# Millie in the Garden - Playing around with some closer up shots



## Milliepoochie (Feb 13, 2011)

Spent some time in the afternoon getting some closer up shots. I find it fascinating how different she looks form different angles


----------



## Guest (Jul 2, 2011)

I swear she's more beautiful every time I see her. I love the one of her catching the ball :w00t: xxxxx


----------



## Guest (Jul 2, 2011)

You've got a very nice lawn  :lol::lol::lol:


----------



## Milliepoochie (Feb 13, 2011)

McKenzie said:


> You've got a very nice lawn  :lol::lol::lol:


You wouldnt say that if you saw it this morning!!  It hadnt been cut in about 9 weeks and was knee height and reverting back to forest!

OH had to strim in with and industrial strimmer and cut it 3 times to shorter lengths each time before mowing it as short as he could! (He is hoping he wont have to mow it again as we are moving in 8 weeks!)

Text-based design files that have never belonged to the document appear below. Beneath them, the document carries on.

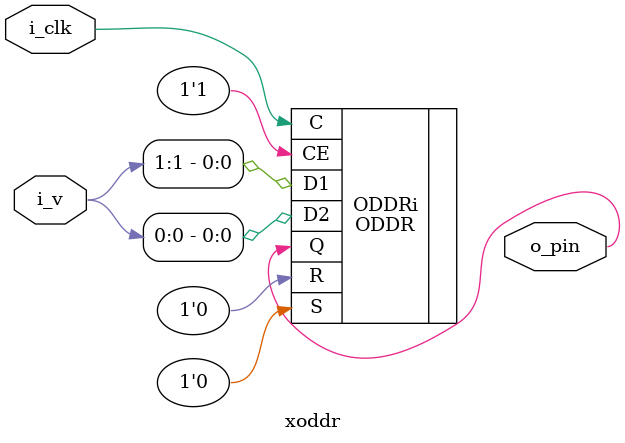
<source format=v>
`default_nettype	none
module	xoddr(i_clk, i_v, o_pin);
	input	wire		i_clk;
	input	wire	[1:0]	i_v;
	output	wire		o_pin;

	wire	w_internal;

	ODDR #(
		// Data arrives aligned with the positive edge of the clock
		.DDR_CLK_EDGE("SAME_EDGE"),
		.INIT(1'b0),
		.SRTYPE("SYNC")
	) ODDRi(
		.Q(o_pin),
		.C(i_clk),
		.CE(1'b1),
		.D1(i_v[1]),	// Negative clock edge (goes first)
		.D2(i_v[0]),	// Positive clock edge
		.R(1'b0),
		.S(1'b0));

endmodule

</source>
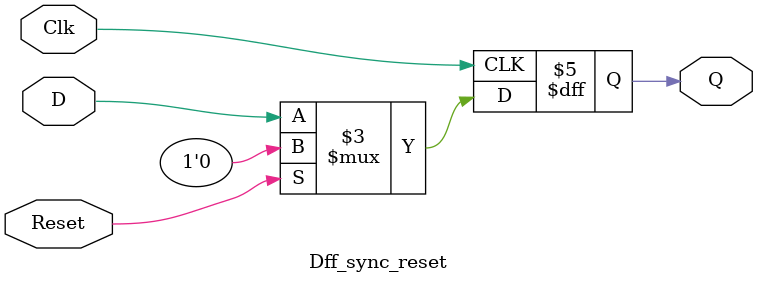
<source format=v>
module Dff_sync_reset (
    input D,
    input Clk,
    input Reset,
    output reg Q
);

    always @(posedge Clk) begin
        if (Reset)
            Q <= 1'b0;
        else
            Q <= D;
    end

endmodule
</source>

All this was done at 7am this morning hehe as Millie wa sactually getting to scared to go int he garden to pee! we found about 7 toys hidden in the 'forest'!


----------



## Guest (Jul 2, 2011)

Milliepoochie said:


> You wouldnt say that if you saw it this morning!!  It hadnt been cut in about 9 weeks and was knee height and reverting back to forest!
> 
> OH had to strim in with and industrial strimmer and cut it 3 times to shorter lengths each time before mowing it as short as he could! (He is hoping he wont have to mow it again as we are moving in 8 weeks!)
> 
> All this was done at 7am this morning hehe as Millie wa sactually getting to scared to go int he garden to pee! we found about 7 toys hidden in the 'forest'!


LMAO! I realised mine was in need of cutting when Bumble went out in it and vanished :lol: xxxxxx


----------



## tashax (Jun 25, 2011)

You have a very beautiful dog


----------



## simplysardonic (Sep 1, 2009)

Eroswoof said:


> LMAO! I realised mine was in need of cutting when Bumble went out in it and vanished :lol: xxxxxx


When _Bumble_ vanished
Our 'lawn' makes all 3 of ours vanish, & they're only ever so slighly taller than Bumble- NOT!
On the plus side, we've had some lovely butterflies & other wildlife this year, they probably won't like it when we eventually cut it


----------



## Milliepoochie (Feb 13, 2011)

Eroswoof said:


> LMAO! I realised mine was in need of cutting when Bumble went out in it and vanished :lol: xxxxxx


Brave Bumby! Millie ave me evils every night I expected her to wee out there and walked around the longer tuff's! :blush:


----------



## Guest (Jul 2, 2011)

simplysardonic said:


> When _Bumble_ vanished
> Our 'lawn' makes all 3 of ours vanish, & they're only ever so slighly taller than Bumble- NOT!
> On the plus side, we've had some lovely butterflies & other wildlife this year, they probably won't like it when we eventually cut it


LOL! When I finally cut it it was full of spiders and they all ran into the middle like field mice do :blink:



Milliepoochie said:


> Brave Bumby! Millie ave me evils every night I expected her to wee out there and walked around the longer tuff's! :blush:


:lol: :lol: I'd love to have seen her face xxxxxxx


----------



## portiaa (Dec 10, 2010)

Gorgeous photos! :001_wub:


----------



## sailor (Feb 5, 2010)

Lovely photos, Millie is just soo adorable 

As for grass LOL I have a meadow where my garden should be 
sailor disapears... we have to look for his tail :blink:


----------



## Pheonix*Ella (Apr 25, 2011)

Wow, she's really gorgeous! Lovely, lovely dog


----------



## victoriaaa (Jun 8, 2011)

Least you lot have long grass hmy: i have 20% grass, 20% wee'd on grass and 60% mud at the moment. You wouldnt think this time last year i had a brand new beautiful lawn. :laugh:


----------